The generation of expression and purification of target protein that was analyzed using 12% SDS-PAGE. (A) Protein molecular weight standards are shown in lane 1. Numbers on the left are the MW of the standards in kDa. Lanes 1, 2, and 3 show the controls without induction by IPTG that were 20 μL aliquots of whole cell lysates from 10 mL PGEX-6P-1-WT-GST-TMV-CP₃₂-BL ₂₁ (DE ₃ )-RIL, pET28a-His-TMV-CP₁₂-BL ₂₁ (DE ₃ )-RIL, and pET28a-TR-His-TMV-CP₁₉-BL ₂₁ (DE ₃ )-RIL cultures, respectively.
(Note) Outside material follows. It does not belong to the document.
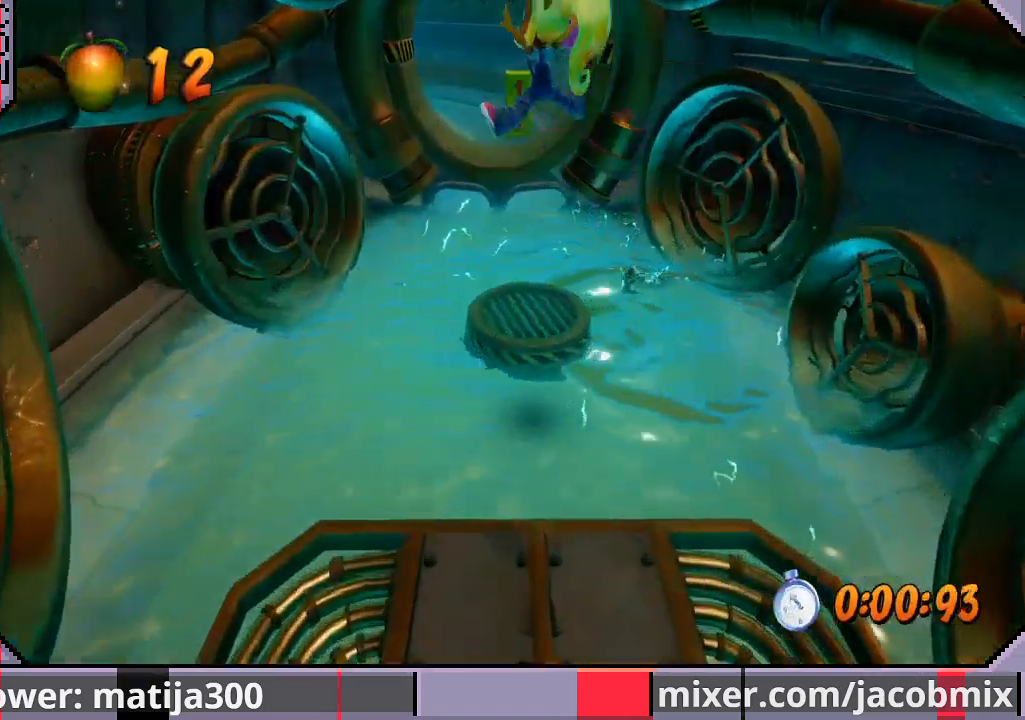
{"buttons": ["CROSS", "R1", "DPAD_UP"], "left_stick": "center", "right_stick": "center", "events": [[33, "DPAD_LEFT", "up"], [367, "R1", "down"], [500, "CROSS", "down"]]}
Lanes 4, 5, and 6 correspond to the cultures after expression that were from 20 μL aliquots of whole cell lysates from 1 L PGEX-6P-1-WT-GST-TMV-CP₃₂-BL ₂₁ (DE ₃ )-RIL cultures with IPTG. A new protein band at 43.5 kDa corresponds to the target protein GST-TMV-CP. Lanes 7 and 8 correspond to the cultures after expression that were from 20 μL aliquots of whole cell lysates from 1 L pET28a-TR-His-TMV-CP₁₂-BL ₂₁ (DE ₃ )-RIL and pET28a-TR-His-TMV-CP₆₈-BL ₂₁ (DE ₃ )-RIL culture with IPTG, respectively. A new protein band at position 18.5 kDa corresponds to the target protein. Lanes 9 and 10 correspond to the cultures after expression that were from 20 μL aliquots of whole cell lysates from 1 L pET28a-TR-His-TMV-CP₆₂-BL ₂₁ (DE ₃ )-RIL and pET28a-TR-His-TMV-CP₁₉-BL ₂₁ (DE ₃ )-RIL cultures with IPTG, respectively. A new protein band at position 18.5 kDa corresponds to the target protein. (B) WT-GST-TMV-CP₃₂ protein is shown in lanes 1 and 2 purified using nickel-nitrilotriacetic acid (Ni-NTA) column. (C) WT-His-TMV-CP₁₂ protein is shown in Lanes 1 and 2 purified using Ni-NTA column. (D) TR-His-TMV-CP₁₉ protein is shown in Lanes 1 and 2 purified using Ni-NTA column. (E) WT-TMV-CP₃₂ protein cleaved GST-tags is shown in 12% SDS-PAGE gel filtration purified using HiLoad 16/60 Superdex 200 pg column. (F) WT-His-MV-CP₁₂ protein is shown in 12% SDS-PAGE gel filtration purified using HiLoad 16/60 Superdex 200 pg column. (G) TR-His-MV-CP₁₉ protein is shown in 12% SDS-PAGE gel filtration purified using HiLoad 16/60 Superdex 200 pg column.